About five minutes after I cast out Rob arrived  with a look on his face that said 'are we honestly fishing here'. With four rods out we sat back and watched as every kind of debris flowed by. It didn't take long for my rod tips to bend slowly round as the summer weed that had been torn from its delicate footings collected around my lines. After making several recasts my lead rod which had been sitting down stream piggy backing of the feeder rods bait stream screamed off. My strike was met by powerful resistance and at first I was convinced a barbel was hooked. But! half way in the fight suddenly became rather surface based and through the murky water I caught glimpse of what I suspected was a carp. Sure enough once on the bank a solid common of about 7lb began to give me some proper grief, firstly by flipping every where when ever the camera was pointed at it then by sticking the sharp ray of its dorsal fin in my hand, then if that wasn't enough it gave me a face full of water as it shot back into the river.

I had staked my bank sticks into the soft ground about six inches off the water line and by lunch time I had noticed that the river was still rising as the water got ever closer to the bank sticks.

Around dinner Rob had very surprising capture of a tiny barbel of 14oz -1lb which can only be a good sign for the river if you actually catch little ones, though sadly we never a took a picture of this little fellow. But it didn't matter as after catching two eels on meant Robs rod tip went round with some real force.

A slow sluggish fight from a heavy fish in turbulent water on lightish gear is enough to get any ones arse going but once we had both sighted a good barbel roll in front of us we both began getting even more nervous. I wasn't really helping as I stood knee deep in front of  Rob begging him to try and keep the line of the submerged concrete bank as I tried to shield the line from it using the net head.
Finally it was in the net and Robs statement that he didn't think it was a double soon changed when I lifted up the net from the coloured water to revel a whopping barbel.

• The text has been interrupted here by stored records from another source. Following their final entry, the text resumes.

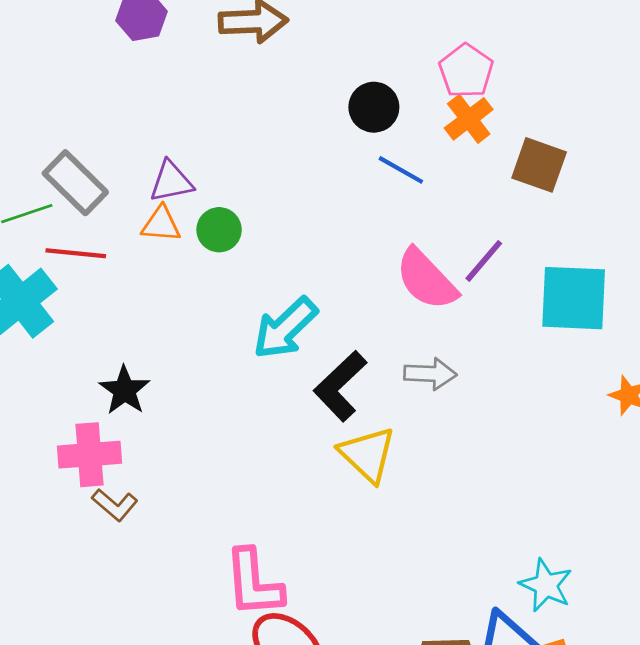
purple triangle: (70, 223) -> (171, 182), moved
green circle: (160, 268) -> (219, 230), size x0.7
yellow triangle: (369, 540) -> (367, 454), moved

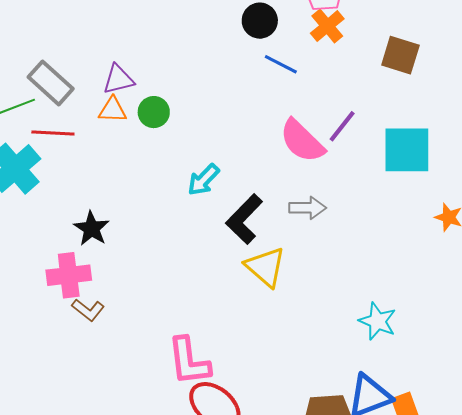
brown square: (539, 165) -> (400, 55), moved
cyan arrow: (285, 328) -> (203, 180), size x0.7
cyan star: (546, 585) -> (377, 321), moved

Out the water and on the mat its true girth was reveled and once on the scales the dial went right over ten pounds and stopped 12.6lb a new PB for Robert 'pinkie' Williams.

As I know Rob loves people naming fish so much and it had such a distinguishing feature of a large scar on its side I hereby name this fish 'Big scar'

Though I was hoping to land my own decent barbel today I had to settle for my usual Avon bream to finish the day with this nice three ponder which fancied a bit of spam for its afternoon tea.